Telephone magnetos featured a large gear rotated by hand with a handle, that drove a much smaller gear on the armature rotor, providing a high gear-ratio to increase the rotational speed of the magneto armature. A mechanical switch on the output terminals engaged only when the rotor was turning, so that the magneto was normally disconnected from the telephone circuitry.

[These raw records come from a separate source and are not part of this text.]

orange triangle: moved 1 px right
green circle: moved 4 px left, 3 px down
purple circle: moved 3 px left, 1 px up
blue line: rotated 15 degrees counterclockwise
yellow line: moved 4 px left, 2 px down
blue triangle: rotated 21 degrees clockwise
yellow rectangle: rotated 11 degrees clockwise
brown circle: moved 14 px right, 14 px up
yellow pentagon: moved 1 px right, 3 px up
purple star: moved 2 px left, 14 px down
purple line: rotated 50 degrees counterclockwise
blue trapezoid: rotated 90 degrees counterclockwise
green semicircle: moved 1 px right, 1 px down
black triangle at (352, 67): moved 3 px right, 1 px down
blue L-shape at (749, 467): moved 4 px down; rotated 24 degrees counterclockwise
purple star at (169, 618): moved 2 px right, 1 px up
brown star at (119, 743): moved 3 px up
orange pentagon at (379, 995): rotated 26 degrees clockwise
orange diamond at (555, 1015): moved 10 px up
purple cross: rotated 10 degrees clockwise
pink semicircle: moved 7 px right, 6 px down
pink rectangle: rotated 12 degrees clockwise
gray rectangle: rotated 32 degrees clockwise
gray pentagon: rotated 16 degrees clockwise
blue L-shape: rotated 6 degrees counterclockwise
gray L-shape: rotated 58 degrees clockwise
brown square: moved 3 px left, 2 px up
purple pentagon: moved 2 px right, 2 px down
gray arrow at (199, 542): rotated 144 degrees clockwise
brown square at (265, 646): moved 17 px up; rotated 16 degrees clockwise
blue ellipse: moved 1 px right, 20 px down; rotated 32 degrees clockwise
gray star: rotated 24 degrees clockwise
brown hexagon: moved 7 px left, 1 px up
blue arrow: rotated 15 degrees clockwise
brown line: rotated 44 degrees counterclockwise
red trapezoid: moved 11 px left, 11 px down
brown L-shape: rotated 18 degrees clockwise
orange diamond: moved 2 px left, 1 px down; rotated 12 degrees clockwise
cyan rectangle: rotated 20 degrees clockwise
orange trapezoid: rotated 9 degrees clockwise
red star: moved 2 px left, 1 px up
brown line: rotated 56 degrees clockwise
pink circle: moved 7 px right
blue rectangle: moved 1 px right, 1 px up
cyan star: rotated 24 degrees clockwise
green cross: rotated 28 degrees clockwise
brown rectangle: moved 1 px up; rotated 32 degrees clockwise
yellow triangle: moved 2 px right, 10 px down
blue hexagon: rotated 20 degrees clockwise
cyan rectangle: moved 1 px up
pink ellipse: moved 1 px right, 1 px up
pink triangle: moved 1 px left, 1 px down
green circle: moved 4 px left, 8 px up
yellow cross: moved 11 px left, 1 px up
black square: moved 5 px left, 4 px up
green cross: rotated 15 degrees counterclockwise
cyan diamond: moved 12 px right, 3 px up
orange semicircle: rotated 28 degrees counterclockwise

Ringing current magnetos were used in the public switched telephone network (PSTN) as late as the 1980s, when they were still used in manual private branch exchanges (PBXs), small business switchboards worked by operators. Many such systems obtained ringing power from an extra wire pair from a central office, rather than having a motor generator for such a small installation, which generated noise and required maintenance. Magnetos were used when such a facility was not available, or as a backup source when the facility failed. Unlike in the public telephone network, which has a standard ringing cadence (the repeating pattern of ringing and silence), the ringing cadence when using a magneto depended on the skill of the operator. When ringing local extensions, some switchboard operators used local codes of ringing to indicate internal, external or urgent calls.

Linesman's test sets also included a magneto, for use when ringing out to either the exchange or the subscriber, from anywhere along the line. Their use extended into the 1980s.